Stack: If folks just want the talking points against RAMW, has anyone released those?

Eduarda: Yes, Fair Price, Fair Wage coalition has talking points. Will put them into our Slack and link it in labor if you’re not already a member. Otherwise, DSA-branded talking points are in the works.

Stack: We’ll also be covering this in the weekly update; working with writers who are tipped workers as well. We’ll be cohering talking points into the update. Lots of tipped workers don’t have time to go to these meetings. This has very little coverage of the worker’s perspective on this question. If you’re good at research and know how to pool stuff together, speak to Gary or Eduarda.

Bakari: Unite Here 25 recently put out a good report on i82. We knocked 18,000 doors for this, passed with 75% of the votes, and won in every precinct. We didn’t do this to have the initiative overturned by pigs.

3. S.O.S. (Julian A.)

Mayor Bowser’s Rental Act seeks to strip tenants of TOPA rights. TOPA allows tenants the right to buy their building or choose their purchaser. We’ve been doing a lot of great canvassing around this. Coming up, we’re having a town hall on May 27th and foundry (with Robert White and JObs with Justice). May 28th council hearing on this same issue. Looking to support tenants at the Oaklawn apartments on rent strike, we’re covering low bono legal expenses (still like $120 an hour). If you want to contribute, we’re selling tote bags for $25 each. Good quality, nice art on both sides of the bag.

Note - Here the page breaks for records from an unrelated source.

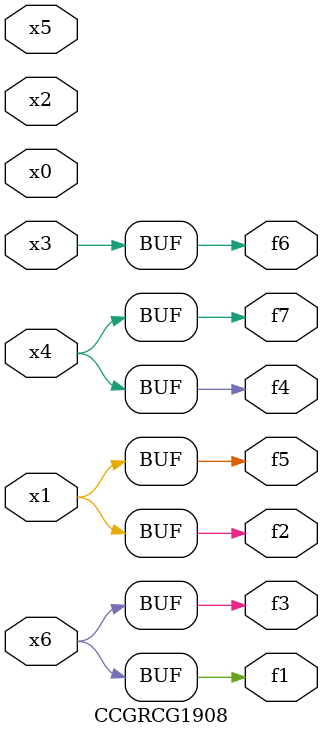
<source format=v>
module CCGRCG1908(
	input x0, x1, x2, x3, x4, x5, x6,
	output f1, f2, f3, f4, f5, f6, f7
);
	assign f1 = x6;
	assign f2 = x1;
	assign f3 = x6;
	assign f4 = x4;
	assign f5 = x1;
	assign f6 = x3;
	assign f7 = x4;
endmodule

</source>
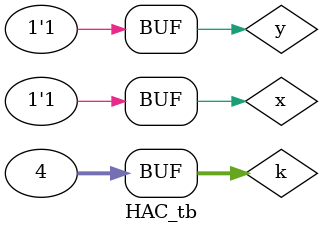
<source format=v>
module HAC(
    input x, y,
    output z, c
);
    assign z = x ^ y;
    assign c = x & y;
endmodule

module HAC_tb;
    reg x, y;
    wire z, c;

    HAC inst(.x(x), .y(y), .z(z), .c(c));

    initial begin
        $display("x\ty\t|\tc\tz");
        $monitor("%b\t%b\t|\t%b\t%b", x, y, c, z);
    end

    integer k;
    initial begin
        {x, y} = 0;
        for ( k = 1 ; k < 4 ; k = k+1)
            #10 {x, y} = k;
    end
endmodule
</source>
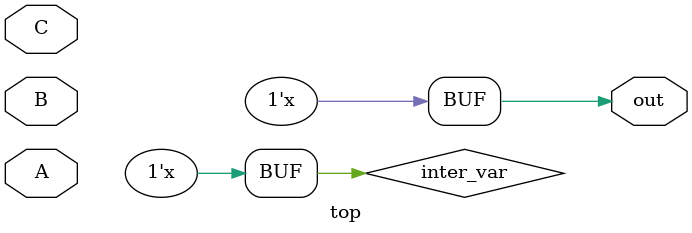
<source format=v>
`timescale 1ns / 1ps
module top(A,B,C,out);
input A, B, C;
output reg out;
reg inter_var;
always #10 inter_var = ~inter_var;

always @(A | B | C) begin
inter_var = A & B; // line 1
out = inter_var + C; // line 2
$display("Hi");
end
endmodule
</source>
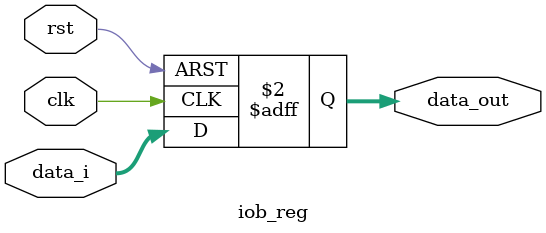
<source format=v>
`timescale 1ns / 1ps

module iob_reg #(
    parameter BITS = 32,
    parameter rst_val = {BITS{1'b0}}
)(
    input [BITS-1:0] data_i,
    input clk,
    input rst,
    output reg [BITS-1:0] data_out
);
    always @(posedge clk or posedge rst) begin
        if (rst) begin
            data_out <= rst_val;
        end 
        else begin
            data_out <= data_i;
    end
    end
endmodule

`default_nettype wire
</source>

4. Program Development Committee (Stacey M.)

Please fill out the PDC survey. Body is following through on chapter program resolution. 13 of us were seated, we meet biweekly, to present a chapter program to the body in October covering 2026 and 2027. We have a framework, we now need to fill in our strategies, principles and perspectives, etc. We need the general body’s input on this. It is intentionally anonymous. We want to understand the chapter. What do we want, and how do we achieve it? Please keep this in mind, you’ll see other PDC members re-upping this over the next weeks and months. We’ll have more listening sessions, next one is May 31st. Hybrid; at MLK library. Also will have sessions in NoVa and Maryland. Questions will evolve as the program evolves. Will also be reaching out to WGs to hear feedback. Folks are welcome to sit in on our meetings.

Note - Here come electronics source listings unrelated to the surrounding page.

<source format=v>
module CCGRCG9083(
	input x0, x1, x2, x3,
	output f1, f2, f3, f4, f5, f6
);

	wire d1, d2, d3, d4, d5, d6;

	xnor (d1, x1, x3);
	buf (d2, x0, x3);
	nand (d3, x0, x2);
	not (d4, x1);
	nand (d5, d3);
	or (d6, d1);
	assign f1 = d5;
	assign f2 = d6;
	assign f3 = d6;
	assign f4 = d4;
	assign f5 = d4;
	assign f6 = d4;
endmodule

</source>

Bakari: Also want to update: Abolition is having a poetry event going on with a recently returned citizen to build community and solidarity. Letter writing socials. Wepower: Starting up canvassing to knock doors, which should be easy doors, asking if they hate Pepco. Keep eyes out for that. Electoral: It’s endorsement season, our questionnaire has been finalized, candidates can apply for endorsement. For general elections happening this year Next GBM will be first read of those endorsement resolutions. We’ll be doing some training on running campaigns after the endorsement season is over. Internationalism: Yesterday, there was a Nakba day walking tour that went over campaigns happening to drop ADL, Boycott Chevron, etc. make sure local businesses aren’t buying Israeli products. All important campaigns to help end the genocide. Anti-imperialism summer school alongside political education. Summer reading groups are launching soon including an Andor season 2 watching group with additional readings. More in the weekly update.

Stack: Posters for summer reading groups and wheatpaste available here. Please put posters up. Plenty of folks joined DSA after attending a reading group.